There is a central irony here. Rage and snark have become football's defining energy. There is simply too much space out there, too many content channels, but not enough actual sport to fill them. So perceived injustice, the divvying up of fault, fraud-dom, bald fraud-dom have become the game around the game.
But at the same time there is less to actually blame people for. Success and failure have become structural. Big clubs really are too big to fail in any meaningful sense. Managers no longer run teams like autocrats, surrounded by directors, assistants, data wonks.

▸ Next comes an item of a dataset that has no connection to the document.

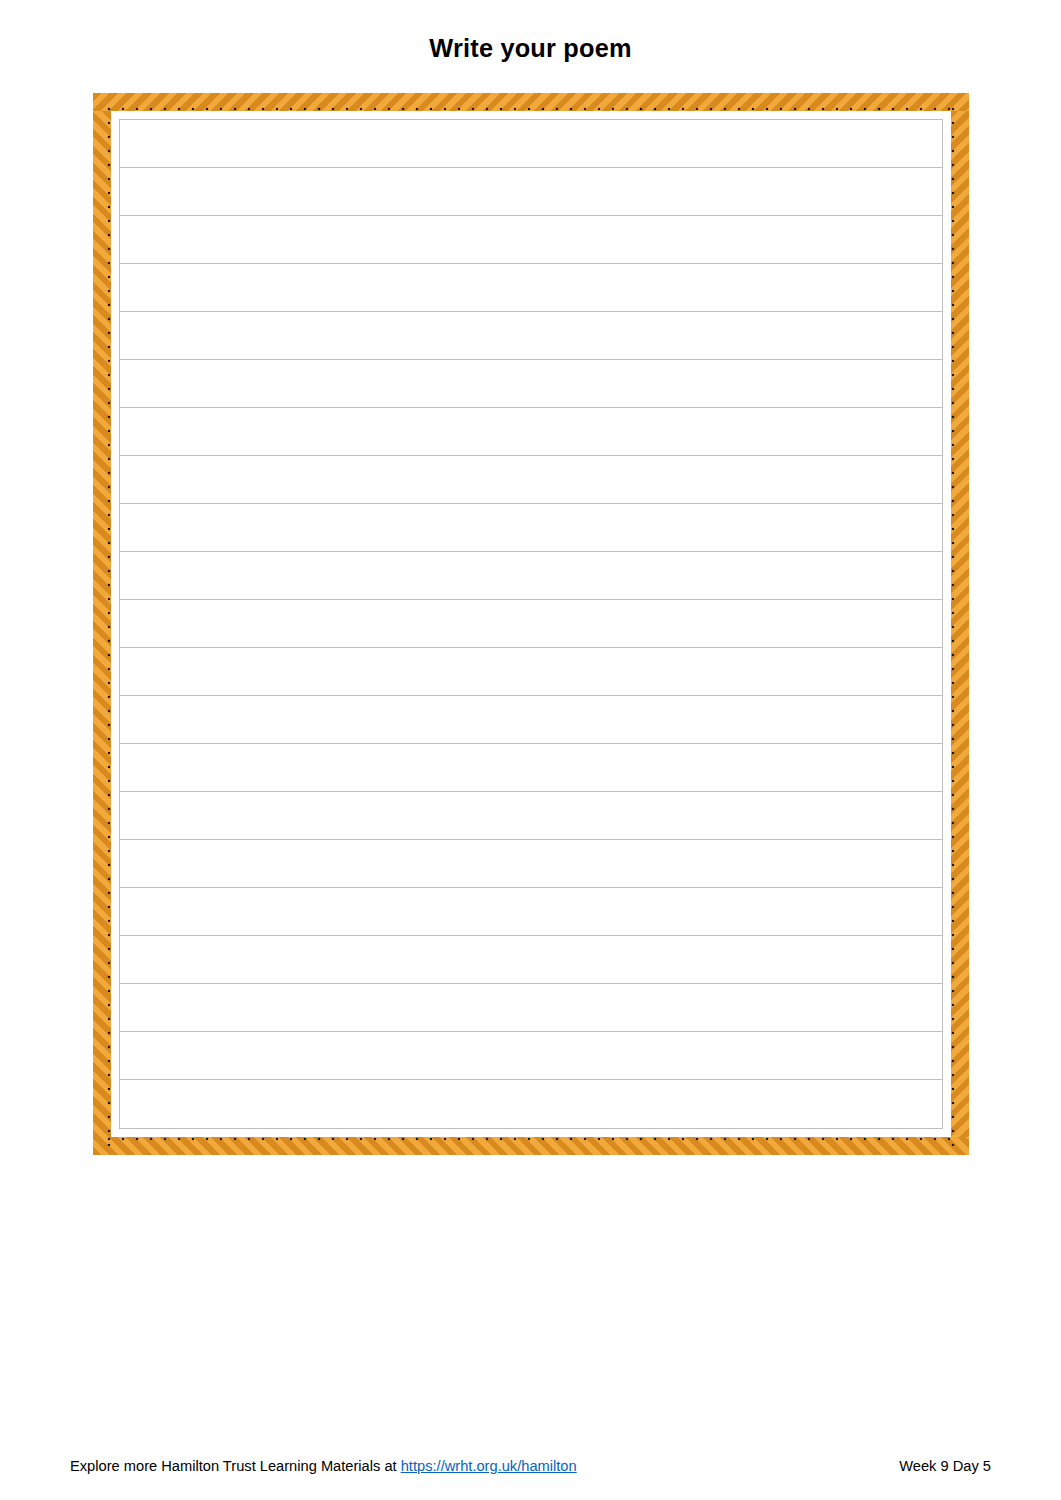Write your poem
Explore more Hamilton Trust Learning Materials at https://wrht.org.uk/hamilton Week 9 Day 5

There is simply less space to actually make terrible mistakes on an individual basis, the kind of clear-as-day mistake that really does throw an entire team out of whack.
At which point, enter Arne Slot, who is out there making at least one very obvious, big-ticket managerial mistake. Why is Slot playing Mohamed Salah in every game? Why is Slot continuing to do this even when the evidence is clear that this is a mistake? One that can still be fixed, but which becomes more deeply compounded with every passing week.